Even the emerging Internet of Things, or the previous success of SMS (with charges far outweighing calls when considering network resources consumed), demonstrate that revenues can be decoupled from data or network cost.

According to Cisco’s VNI forecast, WiFi offload accounted for 60% of mobile data traffic in 2016. Unlicensed spectrum therefore accounts for more mobile data consumption than the licensed spectrum used by mobile operators, yet it is assigned by regulators at no charge to users. Mobile operators, and ultimately subscribers, pay for mobile spectrum because there is more value placed on the mobility, security and other advantages that a cellular network provides compared to simple shared throughput in a single location as provided by WiFi. It therefore follows that as connectivity enabled applications become even more significant, then a more holistic view of data and revenues will be required.

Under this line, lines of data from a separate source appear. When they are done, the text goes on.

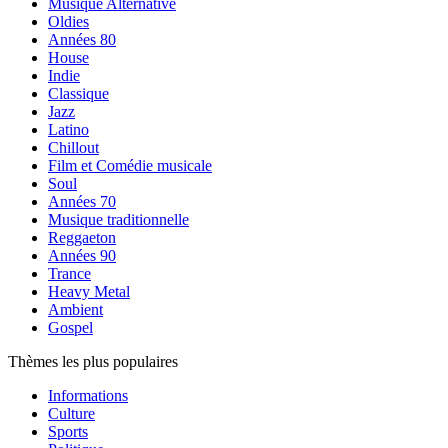
Musique Alternative
Oldies
Années 80
House
Indie
Classique
Jazz
Latino
Chillout
Film et Comédie musicale
Soul
Années 70
Musique traditionnelle
Reggaeton
Années 90
Trance
Heavy Metal
Ambient
Gospel
Thèmes les plus populaires
Informations
Culture
Sports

Value is ultimately derived from the end application that connectivity enables. As a result, we expect operator revenues to be increasingly driven by service-delivery rather than data throughput. In the past we paid for the ability to speak to each other remotely. In the not too distant future we’ll be paying for the ability for our autonomous vehicles, smart homes and digital assistants to operate seamlessly. In the interim, we have been paying per MB or GB because it is a convenient proxy for value.

Future approaches to spectrum valuation will need to be able to capture this notion that value is driven by services.